Patel and colleagues 15 reported that the opioid antagonist naloxone abolished the infarct sparing effects of remote preconditioning in anesthetized rats. These results extend the well established role of opioids in classic ischemic preconditioning 37 and delayed preconditioning 38. However, it is unclear whether the remote ischemia/reperfusion elicited a local release of opioids which were then transported through the systemic circulation to induce cardioprotection or whether a neuronal mechanism was involved. Thus although adenosine, bradykinin, opioids and activation of KATP channels are involved in remote preconditioning, it is unclear if the protection from one organ to the other is through a neuronal pathway or the systemic circulation.

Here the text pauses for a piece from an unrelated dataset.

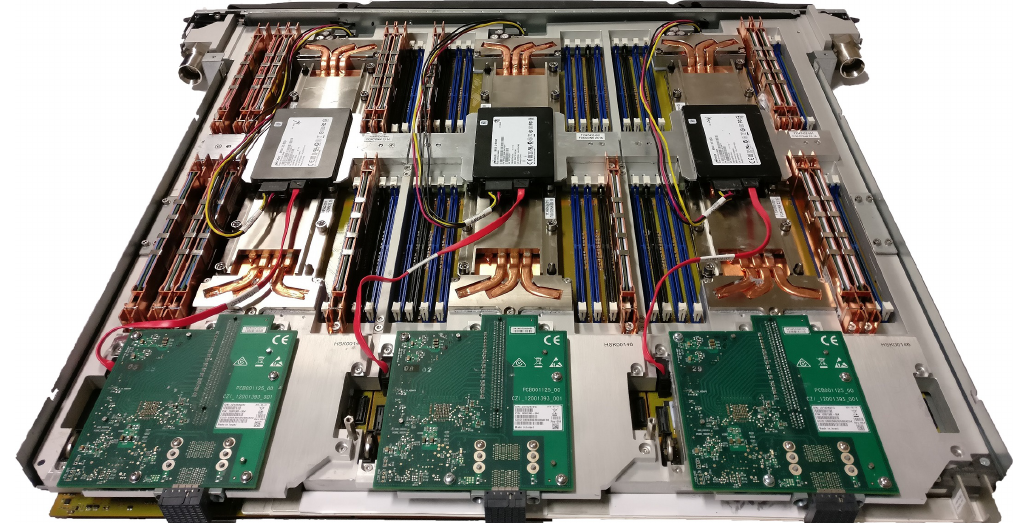
Figure 2: Example of a BullSequana compute blade encompassing three compute nodes. Please note that the shown local storage devices are not built into the JUWELS compute nodes. Copyright: Atos.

Changes in the ST-segment shift as well as indirect indices of myocardial oxygen consumption, (tension-time index, double product and triple product) are valid markers of the severity of myocardial ischemia 39–45. We used ST-segment shifts and double product (rate-pressure product, Figure 3) as an index of the severity of myocardial ischemia. Remote conditioning reduced ST segment elevation during coronary artery occlusion. These data document that remote conditioning reduced the severity of myocardial ischemia. However it is important to note that the mechanisms mediating the remote conditioning induced cardio-protection were not examined in this study and remain uncertain. Importantly, Tapuria and colleagues reviewed the underlying mechanisms of remote ischemic conditioning and provided 10 tables of mechanisms with reference for its effects 46. Readers are referred to this complete review for insights on mechanisms 46.
Conclusion
Remote conditioning during coronary occlusion increased the ventricular arrhythmia threshold in conscious rats. It remains to be determined if the protection from one organ to the other is through a neuronal pathway or the systemic circulation. Furthermore, additional research is required to determine if the benefits of remote conditioning on arrhythmias is mediated by the same mechanism as its benefit on infarct size.
Acknowledgments
This study was supported by National Heart, Lung, and Blood Institute: HL-088615.